Copy out all lines bearing the word "DuPage" from the listing below.

···

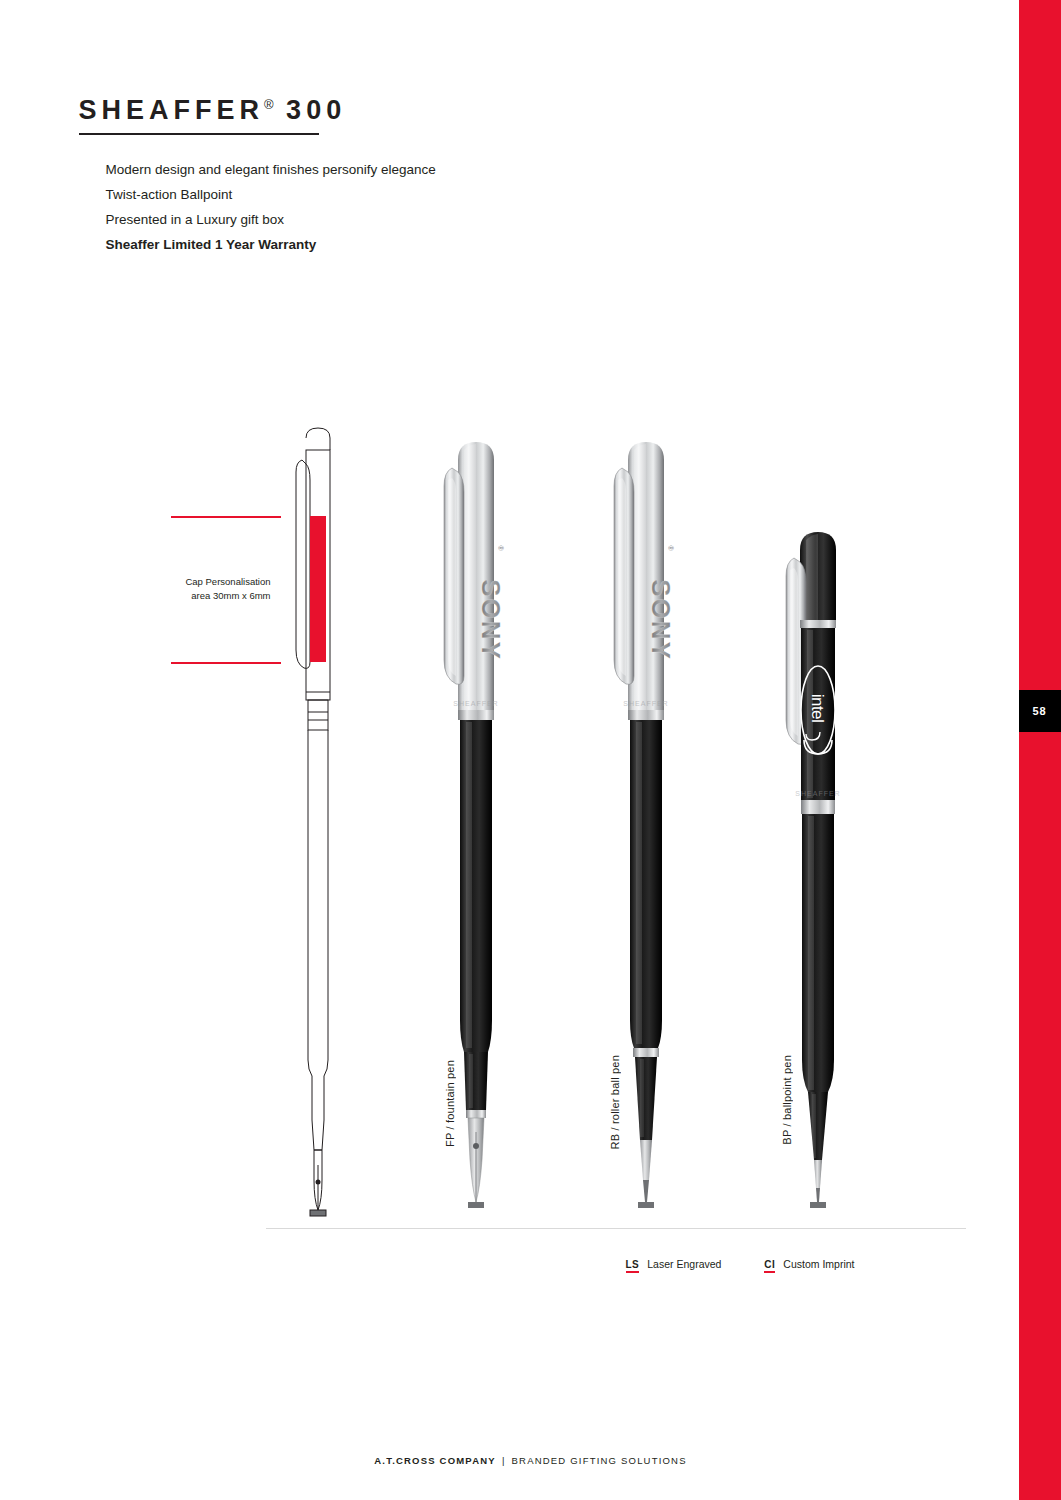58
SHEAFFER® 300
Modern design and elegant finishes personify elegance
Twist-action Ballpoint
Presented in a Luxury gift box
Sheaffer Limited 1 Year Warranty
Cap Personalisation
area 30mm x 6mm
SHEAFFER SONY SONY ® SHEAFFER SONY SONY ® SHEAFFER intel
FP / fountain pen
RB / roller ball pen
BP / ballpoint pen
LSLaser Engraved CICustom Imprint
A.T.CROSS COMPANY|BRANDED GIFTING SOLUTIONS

···

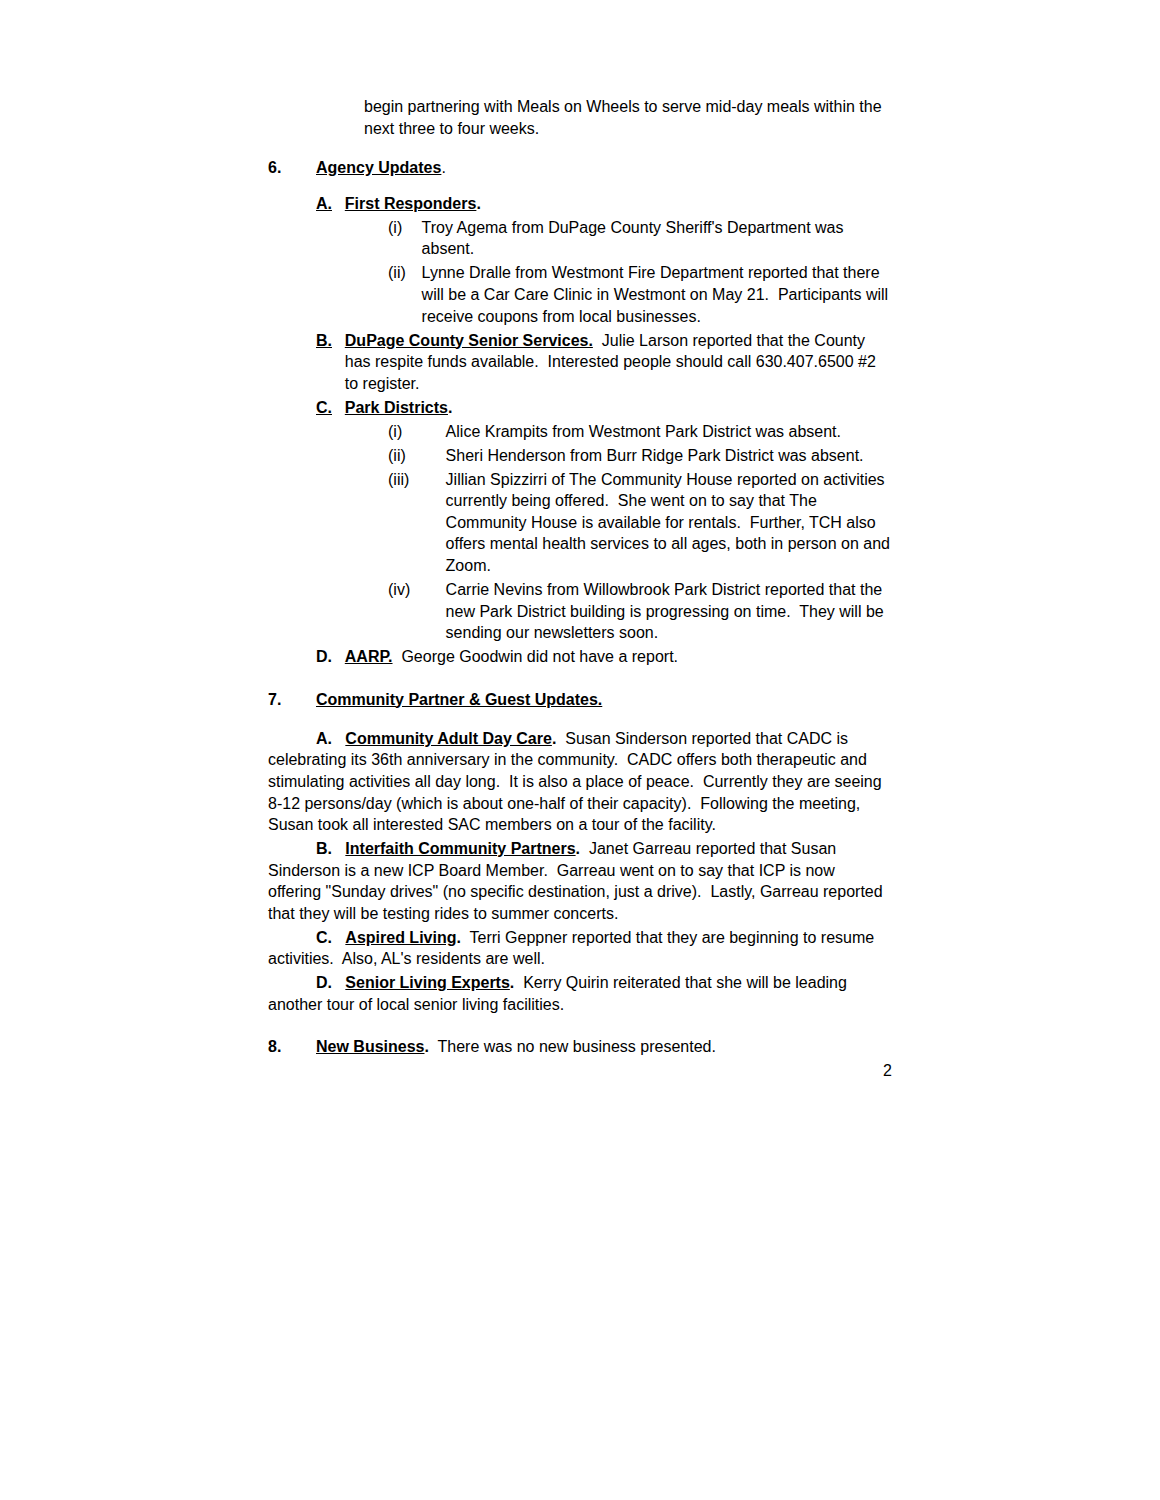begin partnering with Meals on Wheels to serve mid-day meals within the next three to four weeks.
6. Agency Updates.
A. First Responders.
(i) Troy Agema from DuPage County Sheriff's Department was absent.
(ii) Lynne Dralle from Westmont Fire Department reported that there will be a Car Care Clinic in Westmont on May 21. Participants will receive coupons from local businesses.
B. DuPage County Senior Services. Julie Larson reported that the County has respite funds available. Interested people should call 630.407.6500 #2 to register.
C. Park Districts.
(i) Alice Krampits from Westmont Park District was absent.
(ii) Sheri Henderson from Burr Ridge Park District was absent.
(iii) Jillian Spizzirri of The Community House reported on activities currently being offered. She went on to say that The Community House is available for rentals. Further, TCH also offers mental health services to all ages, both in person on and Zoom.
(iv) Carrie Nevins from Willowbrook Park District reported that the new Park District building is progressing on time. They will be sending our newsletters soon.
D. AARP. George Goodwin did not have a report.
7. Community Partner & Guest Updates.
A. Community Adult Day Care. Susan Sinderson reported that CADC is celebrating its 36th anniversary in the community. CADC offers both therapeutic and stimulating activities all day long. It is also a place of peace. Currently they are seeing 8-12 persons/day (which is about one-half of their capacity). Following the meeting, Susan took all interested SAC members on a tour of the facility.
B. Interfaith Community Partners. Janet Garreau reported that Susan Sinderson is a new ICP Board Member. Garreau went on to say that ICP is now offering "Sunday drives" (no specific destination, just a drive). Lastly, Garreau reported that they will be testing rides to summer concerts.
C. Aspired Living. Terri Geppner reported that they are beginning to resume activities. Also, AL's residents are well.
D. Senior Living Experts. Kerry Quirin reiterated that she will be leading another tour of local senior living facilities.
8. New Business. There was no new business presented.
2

···

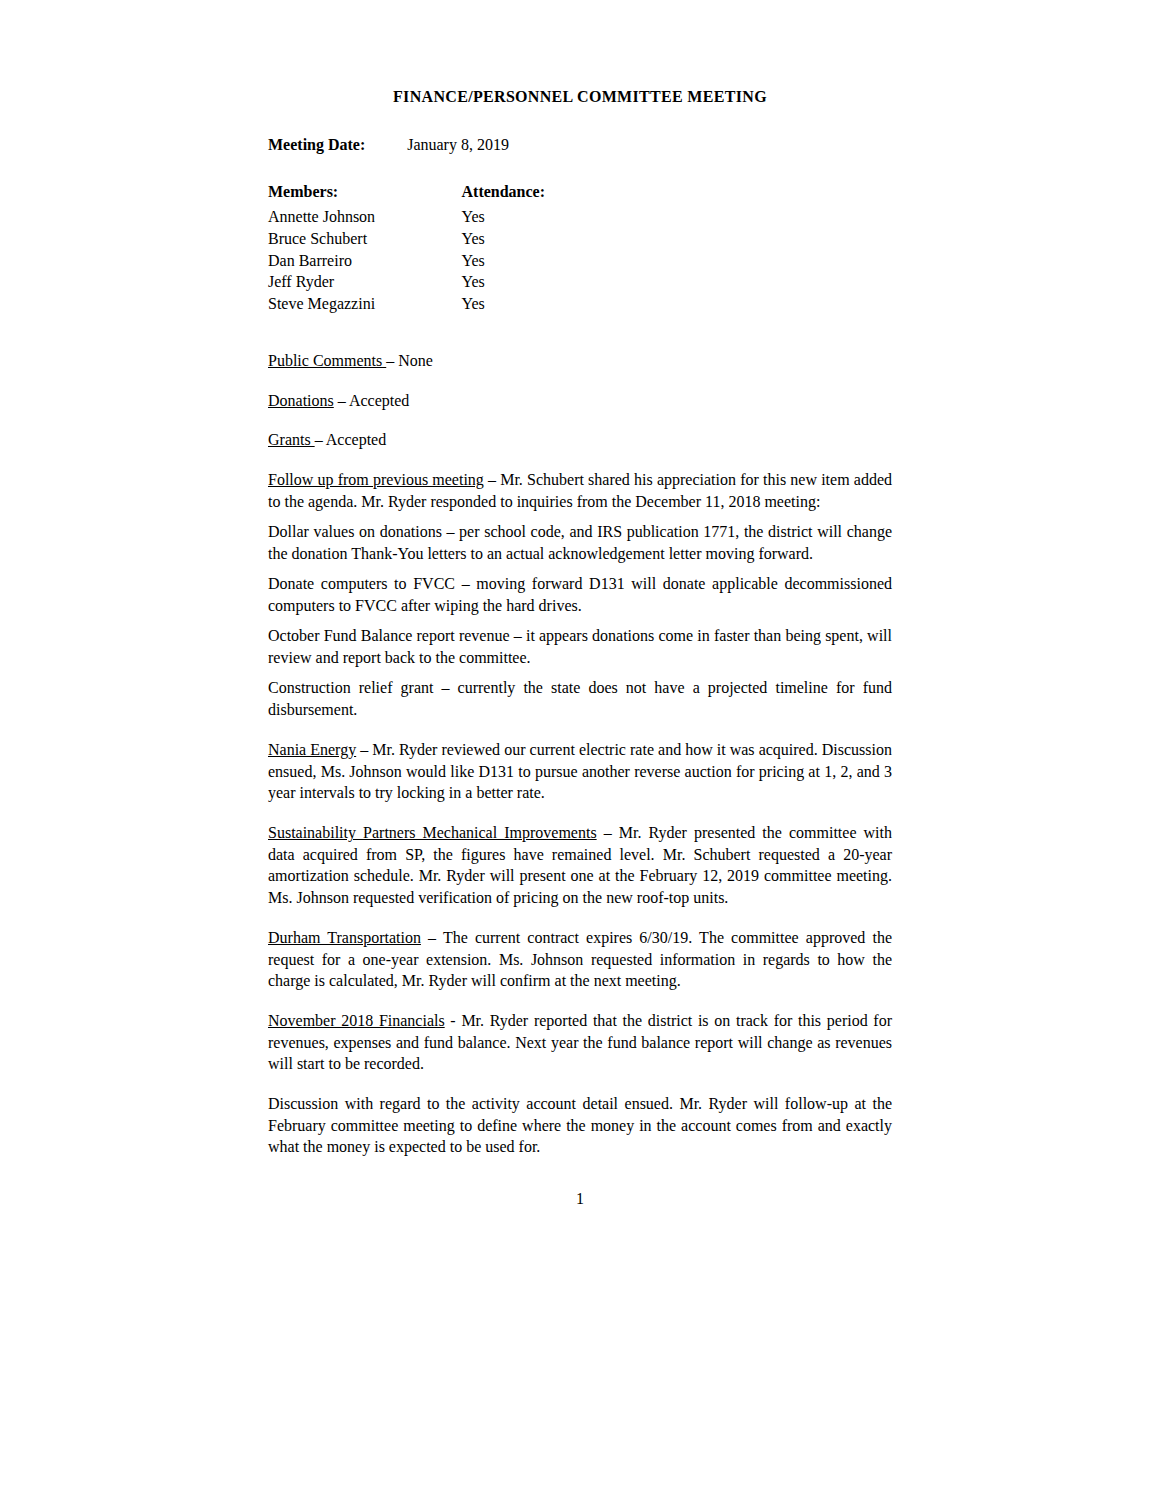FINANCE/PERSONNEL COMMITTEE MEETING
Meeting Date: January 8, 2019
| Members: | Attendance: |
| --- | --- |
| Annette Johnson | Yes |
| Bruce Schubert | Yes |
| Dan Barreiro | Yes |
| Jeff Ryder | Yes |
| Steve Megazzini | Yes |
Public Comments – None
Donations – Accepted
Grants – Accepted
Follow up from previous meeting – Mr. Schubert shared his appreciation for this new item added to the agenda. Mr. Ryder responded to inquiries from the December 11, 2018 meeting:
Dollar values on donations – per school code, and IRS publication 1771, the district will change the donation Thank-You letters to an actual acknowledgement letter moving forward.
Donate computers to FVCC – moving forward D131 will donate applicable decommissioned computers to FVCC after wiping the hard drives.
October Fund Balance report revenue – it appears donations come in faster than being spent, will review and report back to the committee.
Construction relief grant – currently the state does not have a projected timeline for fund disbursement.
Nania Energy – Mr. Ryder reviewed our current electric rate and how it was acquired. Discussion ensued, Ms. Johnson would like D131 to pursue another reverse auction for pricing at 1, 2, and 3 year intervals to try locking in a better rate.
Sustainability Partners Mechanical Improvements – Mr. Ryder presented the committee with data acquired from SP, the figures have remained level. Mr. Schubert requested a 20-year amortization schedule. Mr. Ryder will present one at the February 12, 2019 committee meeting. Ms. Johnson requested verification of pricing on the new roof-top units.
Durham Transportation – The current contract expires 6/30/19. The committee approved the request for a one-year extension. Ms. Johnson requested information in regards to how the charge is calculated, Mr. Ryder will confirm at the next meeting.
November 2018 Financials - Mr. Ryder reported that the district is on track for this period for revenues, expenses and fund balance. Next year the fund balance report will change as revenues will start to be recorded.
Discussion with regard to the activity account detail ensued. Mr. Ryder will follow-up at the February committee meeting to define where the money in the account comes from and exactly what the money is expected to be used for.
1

···

• [Answer below]:
(i) Troy Agema from DuPage County Sheriff's Department was absent.
B. DuPage County Senior Services. Julie Larson reported that the County has respite funds available. Interested people should call 630.407.6500 #2 to register.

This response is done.